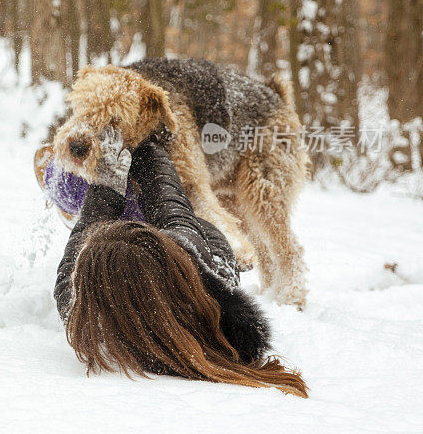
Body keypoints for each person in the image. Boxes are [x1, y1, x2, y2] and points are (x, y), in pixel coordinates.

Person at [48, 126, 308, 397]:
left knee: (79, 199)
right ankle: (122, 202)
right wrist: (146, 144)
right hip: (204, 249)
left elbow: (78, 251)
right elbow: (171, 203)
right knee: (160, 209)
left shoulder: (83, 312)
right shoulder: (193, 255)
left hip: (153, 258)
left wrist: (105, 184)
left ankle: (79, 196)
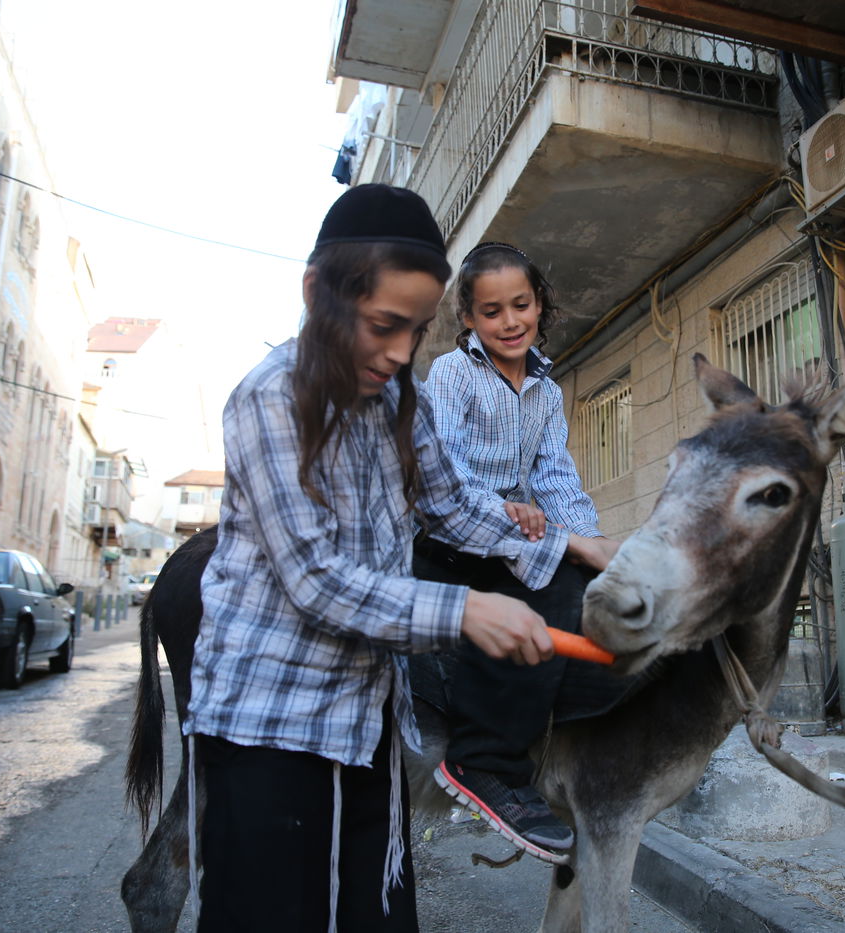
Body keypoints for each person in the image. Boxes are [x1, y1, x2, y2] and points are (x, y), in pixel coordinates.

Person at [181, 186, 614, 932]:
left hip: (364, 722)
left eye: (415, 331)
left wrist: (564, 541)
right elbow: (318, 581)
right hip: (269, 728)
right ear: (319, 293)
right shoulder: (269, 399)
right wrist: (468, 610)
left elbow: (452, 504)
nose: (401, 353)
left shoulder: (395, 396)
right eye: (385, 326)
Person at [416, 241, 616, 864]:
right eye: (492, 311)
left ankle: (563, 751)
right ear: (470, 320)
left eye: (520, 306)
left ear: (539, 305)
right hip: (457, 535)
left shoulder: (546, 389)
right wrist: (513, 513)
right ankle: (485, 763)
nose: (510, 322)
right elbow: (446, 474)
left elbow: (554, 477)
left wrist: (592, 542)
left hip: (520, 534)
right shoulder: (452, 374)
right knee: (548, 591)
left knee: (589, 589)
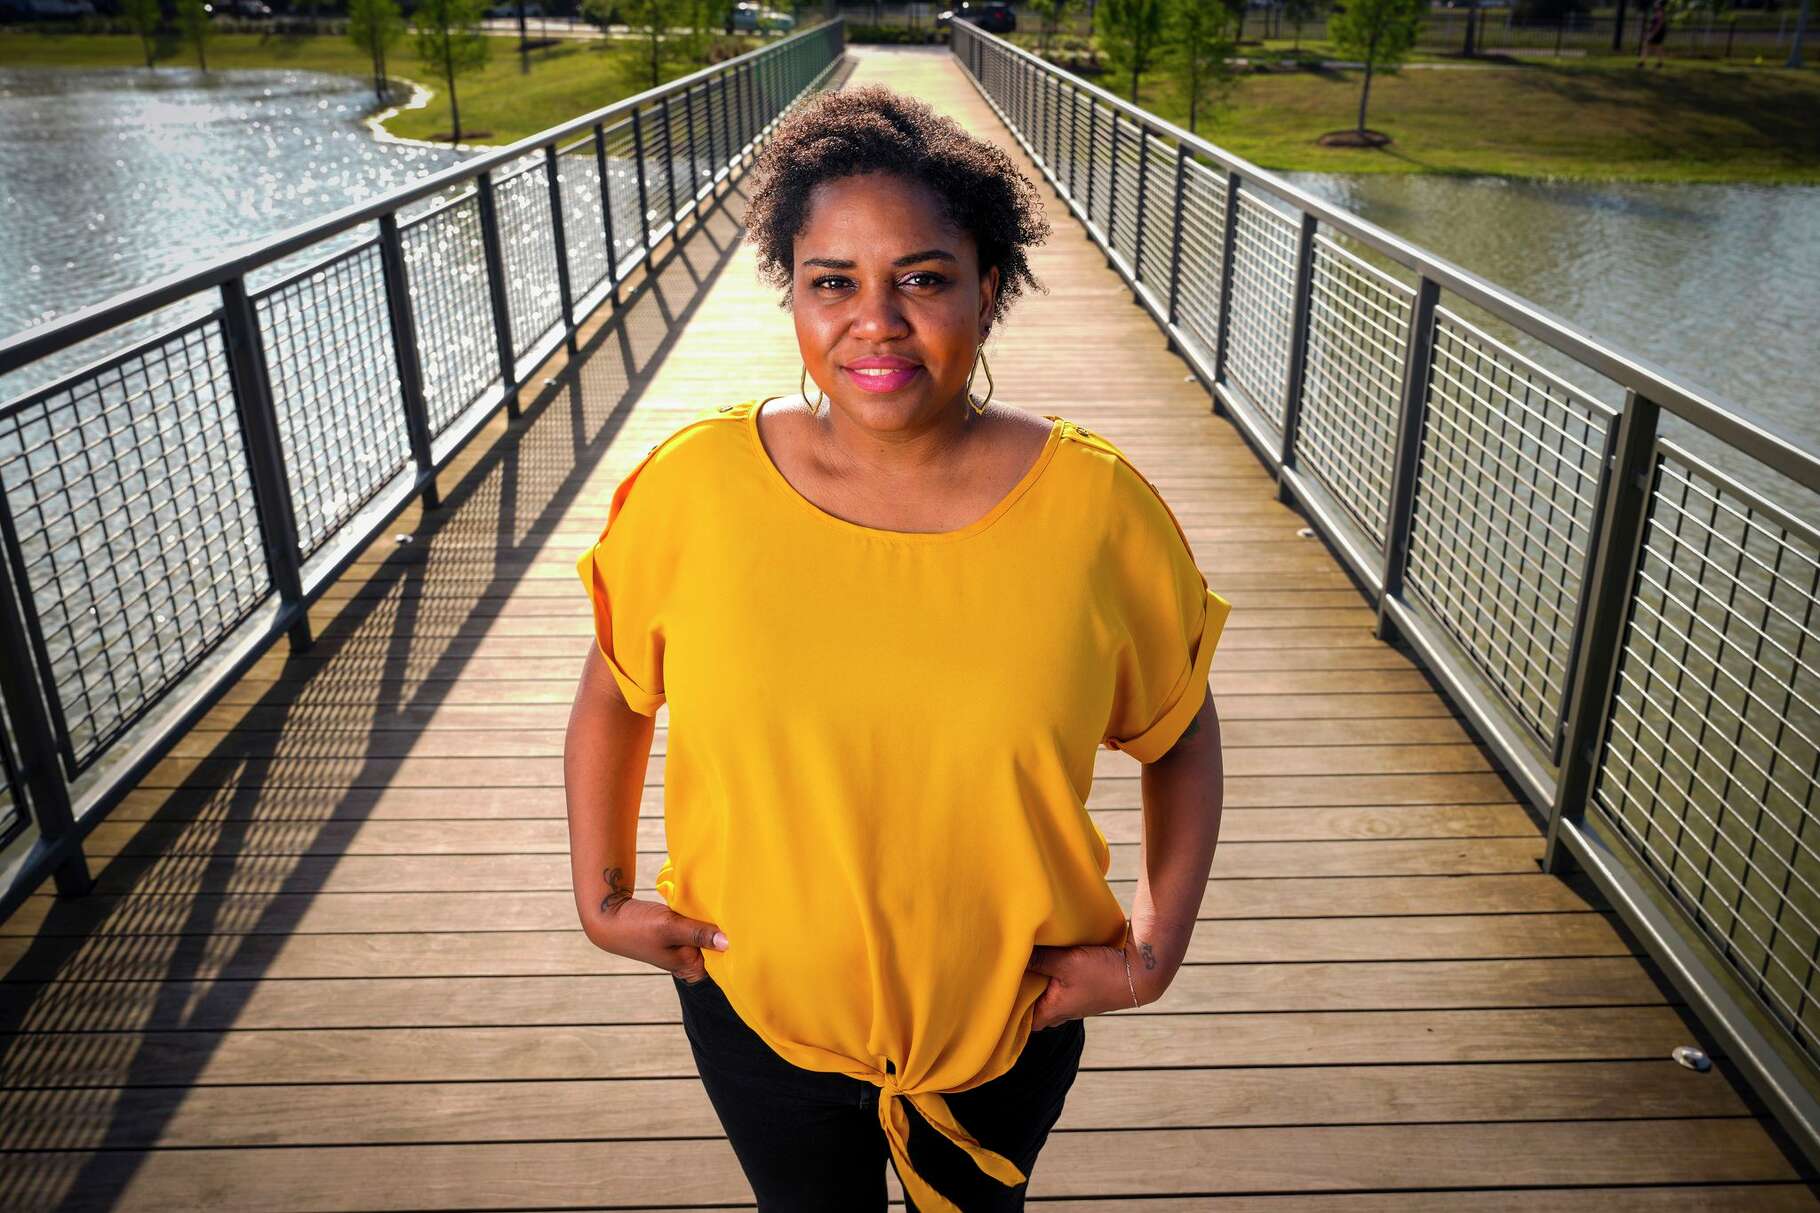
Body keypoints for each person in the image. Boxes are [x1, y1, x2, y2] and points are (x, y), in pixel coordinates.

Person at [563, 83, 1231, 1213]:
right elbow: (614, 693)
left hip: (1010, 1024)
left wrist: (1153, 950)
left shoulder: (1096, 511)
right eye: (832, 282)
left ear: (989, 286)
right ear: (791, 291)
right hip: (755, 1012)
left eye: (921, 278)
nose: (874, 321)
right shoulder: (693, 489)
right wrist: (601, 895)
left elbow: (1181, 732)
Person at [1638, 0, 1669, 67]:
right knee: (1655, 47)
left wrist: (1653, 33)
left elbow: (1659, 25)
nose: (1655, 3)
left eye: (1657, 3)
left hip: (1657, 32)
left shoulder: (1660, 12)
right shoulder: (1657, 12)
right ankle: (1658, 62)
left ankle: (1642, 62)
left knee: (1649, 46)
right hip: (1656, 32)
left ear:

******

_Problem to work on_: Please transcribe exactly the lines from the one that contains "right hip: (457, 535)" through the closing line of the entries, with no pictures.

_Task answer_:
right hip: (457, 535)
left shoulder: (546, 389)
right wrist: (513, 513)
right ankle: (485, 763)
nose: (510, 322)
right elbow: (446, 474)
left elbow: (554, 477)
left wrist: (592, 542)
left hip: (520, 534)
right shoulder: (452, 374)
right knee: (548, 591)
left knee: (589, 589)
Body keypoints for each person in the image. Boxes are [x1, y1, x2, y2] and points are (x, y), in pixel coordinates.

Person at [563, 83, 1231, 1213]:
right elbow: (614, 693)
left hip: (1010, 1024)
left wrist: (1153, 950)
left shoulder: (1096, 511)
right eye: (832, 282)
left ear: (989, 286)
right ear: (791, 291)
right hip: (755, 1012)
left eye: (921, 278)
nose: (874, 321)
right shoulder: (693, 489)
right wrist: (601, 895)
left elbow: (1181, 732)
Person at [1638, 0, 1669, 67]:
right knee: (1655, 47)
left wrist: (1653, 33)
left elbow: (1659, 25)
nose: (1655, 3)
left eye: (1657, 3)
left hip: (1657, 32)
left shoulder: (1660, 12)
right shoulder: (1657, 12)
right ankle: (1658, 62)
left ankle: (1642, 62)
left knee: (1649, 46)
right hip: (1656, 32)
left ear:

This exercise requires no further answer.